Die Rettung in dieser absurden Situation ist ausgerechnet Christian Wiedermann. Der an der Uniklinik in Innsbruck tätige Internist, der sowohl von Florian Zerzer wie auch vom Oberalp-Manager Christoph Engl jetzt öffentlich als Garant für die Güte der Masken genannt wird, dürfte die Tragweite des Gutachtens des Amtes für Rüstung und Wehrtechnik sofort erkannt haben.
Noch am Sonntagabend hat Wiedermann per Mail seine Kollegin Chefärztin Cornelia Lass-Flörl, Direktorin des Departments für Hygiene und Medizinische Mikrobiologie der Universität Innsbruck vor dem Gebrauch der Südtiroler Masken gewarnt.
Christian Wiedermann hatte die Krisensitzung am 29. März vorzeitig verlassen und war deshalb auch in die Vertuschungsaktion nicht eingeweiht worden. Deshalb hatte er das Wiener Gutachten noch in seinen Mails.
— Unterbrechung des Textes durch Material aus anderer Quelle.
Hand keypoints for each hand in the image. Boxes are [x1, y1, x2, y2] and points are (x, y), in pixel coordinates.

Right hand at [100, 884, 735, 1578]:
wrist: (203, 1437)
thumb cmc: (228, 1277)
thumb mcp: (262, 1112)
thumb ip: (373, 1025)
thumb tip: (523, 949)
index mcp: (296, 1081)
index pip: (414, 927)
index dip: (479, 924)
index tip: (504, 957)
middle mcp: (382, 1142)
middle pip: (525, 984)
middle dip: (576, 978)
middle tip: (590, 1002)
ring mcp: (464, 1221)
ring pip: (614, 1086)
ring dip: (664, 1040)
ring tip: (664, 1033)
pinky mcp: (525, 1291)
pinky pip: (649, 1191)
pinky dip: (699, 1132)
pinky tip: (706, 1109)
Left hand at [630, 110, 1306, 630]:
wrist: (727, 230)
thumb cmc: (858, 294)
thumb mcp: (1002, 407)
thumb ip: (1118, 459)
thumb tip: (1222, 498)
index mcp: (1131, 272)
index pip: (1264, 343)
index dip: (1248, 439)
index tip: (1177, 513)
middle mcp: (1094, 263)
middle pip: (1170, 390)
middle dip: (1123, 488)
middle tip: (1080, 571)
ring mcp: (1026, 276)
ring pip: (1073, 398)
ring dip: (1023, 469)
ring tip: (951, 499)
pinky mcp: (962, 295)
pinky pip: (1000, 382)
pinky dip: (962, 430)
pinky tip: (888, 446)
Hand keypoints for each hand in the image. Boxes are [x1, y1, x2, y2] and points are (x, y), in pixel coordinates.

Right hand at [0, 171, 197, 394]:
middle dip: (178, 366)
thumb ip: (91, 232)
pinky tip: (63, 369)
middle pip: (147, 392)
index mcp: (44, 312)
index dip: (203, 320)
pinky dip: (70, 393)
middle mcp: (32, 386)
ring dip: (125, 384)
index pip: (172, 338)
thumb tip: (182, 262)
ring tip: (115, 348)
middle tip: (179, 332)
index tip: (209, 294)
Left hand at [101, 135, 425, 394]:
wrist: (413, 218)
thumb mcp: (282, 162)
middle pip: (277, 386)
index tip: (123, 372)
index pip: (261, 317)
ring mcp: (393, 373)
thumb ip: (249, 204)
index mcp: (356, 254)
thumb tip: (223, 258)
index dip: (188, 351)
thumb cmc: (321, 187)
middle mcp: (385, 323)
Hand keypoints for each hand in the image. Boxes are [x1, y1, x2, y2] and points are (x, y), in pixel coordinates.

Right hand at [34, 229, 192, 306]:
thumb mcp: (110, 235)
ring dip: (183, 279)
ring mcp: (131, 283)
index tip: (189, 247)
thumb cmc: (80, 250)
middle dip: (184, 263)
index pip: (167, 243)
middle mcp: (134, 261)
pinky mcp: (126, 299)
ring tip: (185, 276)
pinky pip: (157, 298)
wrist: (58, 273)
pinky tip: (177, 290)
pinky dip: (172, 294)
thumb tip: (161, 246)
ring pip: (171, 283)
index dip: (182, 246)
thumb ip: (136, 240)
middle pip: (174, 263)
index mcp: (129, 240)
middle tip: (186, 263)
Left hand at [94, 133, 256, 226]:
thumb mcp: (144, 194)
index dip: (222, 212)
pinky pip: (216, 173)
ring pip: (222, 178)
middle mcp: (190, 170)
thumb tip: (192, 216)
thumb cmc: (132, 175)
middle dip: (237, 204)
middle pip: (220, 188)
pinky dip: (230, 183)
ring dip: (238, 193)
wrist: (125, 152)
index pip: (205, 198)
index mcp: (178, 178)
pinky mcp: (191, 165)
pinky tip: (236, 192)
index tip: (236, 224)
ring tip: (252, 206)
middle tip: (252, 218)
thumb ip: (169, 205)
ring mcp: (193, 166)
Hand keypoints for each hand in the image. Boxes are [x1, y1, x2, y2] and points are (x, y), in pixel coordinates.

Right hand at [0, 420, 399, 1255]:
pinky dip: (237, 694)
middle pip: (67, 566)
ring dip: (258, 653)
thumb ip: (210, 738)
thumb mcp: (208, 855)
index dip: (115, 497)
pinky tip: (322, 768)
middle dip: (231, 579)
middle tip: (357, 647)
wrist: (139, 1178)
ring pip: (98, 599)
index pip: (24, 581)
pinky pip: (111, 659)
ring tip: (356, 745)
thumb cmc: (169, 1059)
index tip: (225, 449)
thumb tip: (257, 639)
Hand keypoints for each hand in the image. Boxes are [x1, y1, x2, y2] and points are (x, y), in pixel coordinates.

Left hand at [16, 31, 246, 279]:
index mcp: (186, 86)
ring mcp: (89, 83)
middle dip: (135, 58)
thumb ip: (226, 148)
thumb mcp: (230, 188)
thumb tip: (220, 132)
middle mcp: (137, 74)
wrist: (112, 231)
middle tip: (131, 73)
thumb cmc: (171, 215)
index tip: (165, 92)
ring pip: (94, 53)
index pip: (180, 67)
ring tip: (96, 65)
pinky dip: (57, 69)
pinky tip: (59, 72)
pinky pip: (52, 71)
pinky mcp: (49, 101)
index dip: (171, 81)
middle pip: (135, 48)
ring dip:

Während die Ermittler warteten, wurde der Innsbrucker Primar ersucht, das Gutachten an die Sanitätsdirektion zu schicken, wo es dann ausgedruckt und den Carabinieri übergeben wurde. Einen Tag später erhält das Dokument dann eine offizielle Protokollnummer.
Spätestens nach dem Bekanntwerden dieser Vorgänge dürften die Mängel an den Masken nicht mehr das einzige Problem für Florian Zerzer & Co sein.